The renowned German poet, Rainer Maria Rilke, once said, “There is only one journey. Going inside yourself.” For Rilke, inquiries such as: Who am I?, Why am I here?, What’s real?, What matters?, Do I matter?, were questions were worth probing, even though final answers invariably escape us. Rilke was not alone – since the beginning of recorded history, mystics, thought leaders, and sages have been very clear about the importance of living a life that seeks to find meaning and truth by turning inward. Why is it, then, that, for most of us, the Inward Journey of Leadership is not more of a priority?
First, there’s a prevailing, taken for granted, view today that turning inward to reflect and wonder is something we do on the side, like a hobby or diversion, rather than a vital, central pursuit. The predominant social narratives that shape our thinking emphasize an external orientation. From birth, we are thrown into a culture that tells us what is required to be successful. Our everyday self becomes what Martin Heidegger called the “they-self,” the self that follows the crowd and does what “they” do. The “they-self” calls the shots, telling us what we need to do and acquire to look good and measure up. “One of the clearest dangers in modern society,” observed John Gardner, “is that men and women will lose the experience of participating in meaningful decisions concerning their own life and work, that they will become like cogs in the machine because they feel like cogs in the machine…. They tend to accept the spectator role and to sink into passivity.”
Second, our business and busyness carry the day. In preoccupying ourselves with maintaining our pace and position on the hamster wheel, almost blindly following the herd, we lose the awe and mystery of existence in a tranquilized and habitual world. In those moments when we sense that the world needs a radically different course, we say to ourselves and to others, “I’m too busy. I’m swamped. That’s not my problem. I can’t do anything about that anyway. That’s just the way the world is.” Endlessly distracted by this fire or that burning issue, the only good day is the one where we get through our checklist.
Third, we tend to live our lives as if we are derivatives of the Big Bang, rather than an on-going part of. When we live as if we are random by-products of an impersonal universe, we occur for ourselves (and other occur for us) as something like separate objects with properties – physical properties, psychological properties, and personal property (possessions, titles, positions). Driven by the need to be valid and validated, we stoke any fire that will feed those emotions that tell us we’re worthy, legitimate, and important. We buy fancy cars, pay for face lifts, and brag about how busy we are. We don’t consider that maybe each of us is part of the process in and through which the universe is unfolding, evolving, and revealing itself. To make all of this less theoretical and more practical, let’s assume for a moment that who you are most fundamentally is not an object with properties but rather a unique manifestation (disclosure) of the universe. In the elegant words of Lewis Mumford, “The physical universe is unable to behold itself, except through the eyes of man, unable to speak for itself, except through the human voice….” Thus, if you take Mumford’s words at face value, the unfolding of the universe, and in particular the future of our planet, is very much up to each of us. It is by means of the inward journey that we begin to discover who we really are.
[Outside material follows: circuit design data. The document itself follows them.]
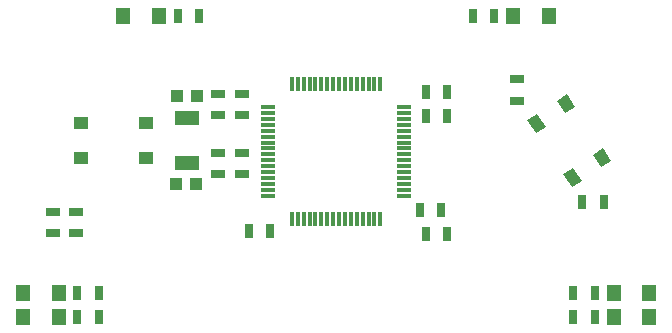
<source format=gbr>
G04 EAGLE Gerber X2 export*
G04 #@! %TF.Part,Single*
G04 #@! %TF.FileFunction,Paste,Top*
G04 #@! %TF.FilePolarity,Positive*
G04 #@! %TF.GenerationSoftware,Autodesk,EAGLE,8.6.0*
G04 #@! %TF.CreationDate,2018-03-08T02:15:54Z*
G75*
%MOMM*%
%FSLAX34Y34*%
%LPD*%
%AMOC8*
5,1,8,0,0,1.08239X$1,22.5*%
G01*
%ADD10R,0.300000X1.200000*%
%ADD11R,1.200000X0.300000*%
%ADD12R,1.200000X0.800000*%
%ADD13R,0.800000X1.200000*%
%ADD14R,1.100000X1.000000*%
%ADD15R,2.000000X1.300000*%
%ADD16R,1.300000X1.000000*%
%ADD17R,1.200000X1.400000*%


D10*
X472500Y507500D03*
X467500Y507500D03*
X462500Y507500D03*
X477500Y507500D03*
X482500Y507500D03*
X487500Y507500D03*
X492500Y507500D03*
X497500Y507500D03*
X507500Y507500D03*
X502500Y507500D03*
X457500Y507500D03*
X452500Y507500D03*
X447500Y507500D03*
X442500Y507500D03*
X437500Y507500D03*
X432500Y507500D03*
D11*
X412500Y452500D03*
X412500Y457500D03*
X412500Y462500D03*
X412500Y467500D03*
X412500Y472500D03*
X412500Y477500D03*
X412500Y482500D03*
X412500Y487500D03*
X412500Y447500D03*
X412500Y442500D03*
X412500Y437500D03*
X412500Y432500D03*
X412500Y427500D03*
X412500Y422500D03*
X412500Y417500D03*
X412500Y412500D03*
D10*
X472500Y392500D03*
X467500Y392500D03*
X462500Y392500D03*
X477500Y392500D03*
X482500Y392500D03*
X487500Y392500D03*
X492500Y392500D03*
X497500Y392500D03*
X507500Y392500D03*
X502500Y392500D03*
X457500Y392500D03*
X452500Y392500D03*
X447500Y392500D03*
X442500Y392500D03*
X437500Y392500D03*
X432500Y392500D03*
D11*
X527500Y452500D03*
X527500Y457500D03*
X527500Y462500D03*
X527500Y467500D03*
X527500Y472500D03*
X527500Y477500D03*
X527500Y482500D03*
X527500Y487500D03*
X527500Y447500D03*
X527500Y442500D03*
X527500Y437500D03*
X527500Y432500D03*
X527500Y427500D03*
X527500Y422500D03*
X527500Y417500D03*
X527500Y412500D03*
D12*
X370000Y499000D03*
X370000Y481000D03*
X390000Y499000D03*
X390000Y481000D03*
X390000Y449000D03*
X390000Y431000D03*
X370000Y449000D03*
X370000Y431000D03*
D13*
X396100Y382300D03*
X414100Y382300D03*
X559000Y400000D03*
X541000Y400000D03*
X564000Y380000D03*
X546000Y380000D03*
X546000Y500000D03*
X564000Y500000D03*
X546000Y480000D03*
X564000Y480000D03*
D14*
X334900Y496700D03*
X351900Y496700D03*
X334700Y422100D03*
X351700Y422100D03*
D15*
X344000Y440000D03*
X344000Y478000D03*
D12*
X250000Y399000D03*
X250000Y381000D03*
X230000Y399000D03*
X230000Y381000D03*
D16*
X253900Y474400D03*
X253900Y444400D03*
X308900Y444400D03*
X308900Y474400D03*
D13*
X678500Y406800D03*
X696500Y406800D03*
D12*
X623200Y492900D03*
X623200Y510900D03*
D16*
G36*
X669694Y419821D02*
X662463Y430622D01*
X670772Y436185D01*
X678003Y425384D01*
X669694Y419821D01*
G37*
G36*
X694624Y436510D02*
X687393Y447311D01*
X695702Y452874D01*
X702933Y442073D01*
X694624Y436510D01*
G37*
G36*
X664028Y482215D02*
X656797Y493016D01*
X665106Y498579D01*
X672337Y487778D01*
X664028Y482215D01*
G37*
G36*
X639098Y465526D02*
X631867Y476327D01*
X640176Y481890D01*
X647407Y471089D01*
X639098Y465526D01*
G37*
D13*
X251000Y310000D03*
X269000Y310000D03*
D17*
X235000Y310000D03*
X205000Y310000D03*
D13*
X251000Y330000D03*
X269000Y330000D03*
D17*
X235000Y330000D03*
X205000Y330000D03*
D13*
X689000Y330000D03*
X671000Y330000D03*
D17*
X705000Y330000D03*
X735000Y330000D03*
D13*
X689000Y310000D03*
X671000Y310000D03*
D17*
X705000Y310000D03*
X735000Y310000D03*
D13*
X336000Y565000D03*
X354000Y565000D03*
D17*
X320000Y565000D03*
X290000Y565000D03*
D13*
X604000Y565000D03*
X586000Y565000D03*
D17*
X620000Y565000D03*
X650000Y565000D03*
M02*

</source>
Finally, many people don’t know what the Inward Journey of Leadership entails. We often think of it as something mysterious or otherworldly, too elusive to get our hands on. But there are easily accessible practices to get you started (see How Do I Get Started on the Inward Journey?). Your path is your own; only you can blaze that path. If your path is all laid out in front of you, then it’s not yours. You create your journey with each step you take. Unless and until we embark on the inward journey of leadership, which is where the source of our wisdom resides and where transformation begins, we will fail to adequately address our biggest and ugliest problems. We must make this journey because as Huston Smith said, “As human beings we are made to surpass ourselves and are truly ourselves only when we are transcending ourselves.”